> _Provided passage_

= = = = =

Karl is a longtime freelancer who's passionate about music, art, and writing.


Woves’ Chaos Mesa combines intricate, highly original synthscapes with Emily Zuzik and Josh Ricchio’s well-crafted lyrics and their emotional, expressive vocal performances. The songs travel across the fraught terrain of love, loss, pain and pleasure that we all experience as human beings existing in the world.

While Chaos Mesa might be classified as synthpop, the musical backing of the album is full of more intriguing sounds than one might expect from the usual synthpop release. There are jagged, broken moments along with a textured and nuanced series of sonic layers that combine to weave sonic tapestries that seize my ears and won’t let them go. I enjoy the effort and skill that went into creating the album’s fresh sound.

The wordcraft that both Emily Zuzik and Josh Ricchio bring to Chaos Mesa is another compelling aspect of the album. They create lyrics that cut clearly to the emotional centre of the topic about which the song is written while also providing poetic moments that are touching and emotive. Each song captures a particular situation with strength and immediacy. I find all of those qualities deeply engaging.

On top of their songwriting chops, Chaos Mesa also gives the pair a chance to showcase their voices. Both band members have strong, distinctive singing voices that are able to translate the emotive power of their lyrics into expressive vocals which are a major part of the immediacy and clarity of the songs as a whole.

My Favourite Tracks Analyzed

“Release” commences as angular, shadowed synth trembles out with a distorted, distant twisting feeling. Emily Zuzik’s emotive, expressive voice carries the lyrics while shining synths flash and the pounding drums burst. A twisting, medium-high synth wriggles along with the vocal melody that effectively combines gentle feelings and uplift.

Rising clouds of shimmering sound intertwine as the rough-edged power of the slowly spinning synths adds more weight. Emily Zuzik’s vocal performance showcases the strength and emotion she can bring to bear. There’s real drama and energy in the gritty, shining synths along with climbing, ethereal notes that weave with Emily Zuzik’s voice.

The narrator speaks to the song’s subject in a verse that speaks of invisibility as it says, “you once said that you were naked in a city where they worship what you wear” and talks about how the song’s subject’s memories are “fading” as he watches them vanish.

Our narrator reminds the song’s subject to “give it time to leave it all behind” and let his spirits rise. She talks about starting the fire so they can “climb up to the roof and watch it burn.” She adds that “not everybody is invited” but is unconcerned.

= = = = =

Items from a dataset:
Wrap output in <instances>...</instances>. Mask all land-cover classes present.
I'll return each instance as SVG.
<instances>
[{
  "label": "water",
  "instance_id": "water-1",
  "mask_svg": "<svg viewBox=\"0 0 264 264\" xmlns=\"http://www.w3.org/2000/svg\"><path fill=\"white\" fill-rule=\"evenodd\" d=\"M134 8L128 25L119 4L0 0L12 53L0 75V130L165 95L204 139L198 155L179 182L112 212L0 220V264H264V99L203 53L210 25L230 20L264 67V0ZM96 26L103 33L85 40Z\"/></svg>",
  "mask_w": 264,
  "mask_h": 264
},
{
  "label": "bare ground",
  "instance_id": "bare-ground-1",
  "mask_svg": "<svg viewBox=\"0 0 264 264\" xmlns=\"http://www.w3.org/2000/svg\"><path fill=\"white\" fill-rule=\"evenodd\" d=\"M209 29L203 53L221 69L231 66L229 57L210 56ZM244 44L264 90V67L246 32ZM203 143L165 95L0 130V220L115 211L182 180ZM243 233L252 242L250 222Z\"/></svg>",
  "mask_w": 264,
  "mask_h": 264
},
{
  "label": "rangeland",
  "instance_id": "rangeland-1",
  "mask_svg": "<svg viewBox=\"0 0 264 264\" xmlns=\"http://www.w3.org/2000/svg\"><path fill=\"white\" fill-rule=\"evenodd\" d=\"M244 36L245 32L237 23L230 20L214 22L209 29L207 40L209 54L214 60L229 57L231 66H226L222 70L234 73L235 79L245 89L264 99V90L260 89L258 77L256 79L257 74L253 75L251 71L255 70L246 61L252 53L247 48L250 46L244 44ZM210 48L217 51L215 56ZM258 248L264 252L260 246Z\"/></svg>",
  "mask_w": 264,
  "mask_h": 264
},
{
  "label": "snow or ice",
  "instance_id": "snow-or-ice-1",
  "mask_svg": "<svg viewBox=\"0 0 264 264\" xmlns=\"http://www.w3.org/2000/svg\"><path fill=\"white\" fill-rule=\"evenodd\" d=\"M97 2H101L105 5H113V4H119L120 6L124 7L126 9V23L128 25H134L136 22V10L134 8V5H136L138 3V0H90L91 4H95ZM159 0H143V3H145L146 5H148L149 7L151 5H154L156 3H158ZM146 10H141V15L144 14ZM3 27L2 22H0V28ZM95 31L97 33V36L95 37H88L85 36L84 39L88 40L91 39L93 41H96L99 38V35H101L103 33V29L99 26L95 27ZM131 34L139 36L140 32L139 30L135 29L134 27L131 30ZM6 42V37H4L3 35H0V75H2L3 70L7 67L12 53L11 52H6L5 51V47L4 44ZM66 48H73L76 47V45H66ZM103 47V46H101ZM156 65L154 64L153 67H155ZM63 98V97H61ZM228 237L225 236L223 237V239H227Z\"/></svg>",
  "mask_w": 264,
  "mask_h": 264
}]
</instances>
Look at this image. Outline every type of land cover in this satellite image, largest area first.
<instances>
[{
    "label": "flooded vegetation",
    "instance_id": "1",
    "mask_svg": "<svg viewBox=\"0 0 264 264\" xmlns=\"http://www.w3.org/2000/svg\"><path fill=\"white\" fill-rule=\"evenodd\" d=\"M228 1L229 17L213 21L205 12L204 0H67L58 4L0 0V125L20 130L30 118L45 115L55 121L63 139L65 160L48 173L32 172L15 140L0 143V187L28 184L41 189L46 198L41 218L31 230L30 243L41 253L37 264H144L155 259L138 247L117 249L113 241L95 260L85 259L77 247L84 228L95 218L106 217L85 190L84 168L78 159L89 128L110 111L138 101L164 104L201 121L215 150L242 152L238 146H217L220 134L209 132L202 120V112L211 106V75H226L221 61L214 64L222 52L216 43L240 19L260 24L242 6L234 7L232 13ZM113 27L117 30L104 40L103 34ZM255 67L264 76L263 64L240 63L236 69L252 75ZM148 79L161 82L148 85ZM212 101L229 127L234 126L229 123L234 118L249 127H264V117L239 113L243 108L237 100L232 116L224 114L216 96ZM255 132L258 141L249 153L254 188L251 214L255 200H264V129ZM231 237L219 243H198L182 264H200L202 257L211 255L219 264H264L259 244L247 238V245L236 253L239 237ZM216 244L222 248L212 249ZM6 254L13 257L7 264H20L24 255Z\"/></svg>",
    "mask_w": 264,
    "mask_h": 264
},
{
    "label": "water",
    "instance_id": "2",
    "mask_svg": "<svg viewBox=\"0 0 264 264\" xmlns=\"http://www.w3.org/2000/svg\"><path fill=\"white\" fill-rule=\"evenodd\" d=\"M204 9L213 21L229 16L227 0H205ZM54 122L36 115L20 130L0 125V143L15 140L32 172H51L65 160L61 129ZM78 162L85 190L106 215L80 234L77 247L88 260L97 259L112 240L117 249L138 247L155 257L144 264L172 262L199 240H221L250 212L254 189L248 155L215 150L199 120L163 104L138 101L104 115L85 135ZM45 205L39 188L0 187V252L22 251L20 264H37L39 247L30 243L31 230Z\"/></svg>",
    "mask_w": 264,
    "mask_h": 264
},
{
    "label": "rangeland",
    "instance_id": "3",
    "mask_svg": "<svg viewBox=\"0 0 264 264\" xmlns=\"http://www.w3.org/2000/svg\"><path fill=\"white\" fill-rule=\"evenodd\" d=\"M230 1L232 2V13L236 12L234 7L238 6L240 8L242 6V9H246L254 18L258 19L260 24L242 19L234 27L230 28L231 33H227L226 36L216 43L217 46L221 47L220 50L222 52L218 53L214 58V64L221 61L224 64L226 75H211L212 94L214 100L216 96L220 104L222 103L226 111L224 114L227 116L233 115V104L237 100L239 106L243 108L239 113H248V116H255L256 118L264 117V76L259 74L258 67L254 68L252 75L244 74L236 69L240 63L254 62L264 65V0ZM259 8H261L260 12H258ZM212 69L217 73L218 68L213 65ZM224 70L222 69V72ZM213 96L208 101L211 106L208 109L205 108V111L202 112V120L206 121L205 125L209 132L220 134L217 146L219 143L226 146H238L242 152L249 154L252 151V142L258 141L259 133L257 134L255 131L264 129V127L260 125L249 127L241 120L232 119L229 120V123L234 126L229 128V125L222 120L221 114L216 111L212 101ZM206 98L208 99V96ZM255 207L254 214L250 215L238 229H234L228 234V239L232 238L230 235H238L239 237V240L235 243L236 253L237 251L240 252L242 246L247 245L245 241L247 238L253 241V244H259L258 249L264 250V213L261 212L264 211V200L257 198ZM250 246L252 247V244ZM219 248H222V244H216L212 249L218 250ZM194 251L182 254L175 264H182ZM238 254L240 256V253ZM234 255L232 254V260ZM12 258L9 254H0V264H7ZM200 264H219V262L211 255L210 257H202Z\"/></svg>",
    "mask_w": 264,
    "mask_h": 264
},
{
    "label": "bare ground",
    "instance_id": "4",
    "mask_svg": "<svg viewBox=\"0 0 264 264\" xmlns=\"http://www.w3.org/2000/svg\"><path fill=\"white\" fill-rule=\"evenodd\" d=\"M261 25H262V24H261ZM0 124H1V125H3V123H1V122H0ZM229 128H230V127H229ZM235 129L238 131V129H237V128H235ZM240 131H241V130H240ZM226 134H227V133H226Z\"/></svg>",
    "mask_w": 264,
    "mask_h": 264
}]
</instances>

= = = = =

> _Direction A_
Which words from the lyrics of "Release" does the Chaos Mesa review quote? List every one.
> _Direction B_
Rewrite the stretch of the Chaos Mesa review from "Rising clouds of" through "Emily Zuzik’s voice.", putting "glittering" in place of "shimmering".

> _Expected answer A_
- "you once said that you were naked in a city where they worship what you wear"
- "fading"
- "give it time to leave it all behind"
- "climb up to the roof and watch it burn."
- "not everybody is invited"

> _Expected answer B_
Rising clouds of glittering sound intertwine as the rough-edged power of the slowly spinning synths adds more weight. Emily Zuzik’s vocal performance showcases the strength and emotion she can bring to bear. There’s real drama and energy in the gritty, shining synths along with climbing, ethereal notes that weave with Emily Zuzik’s voice.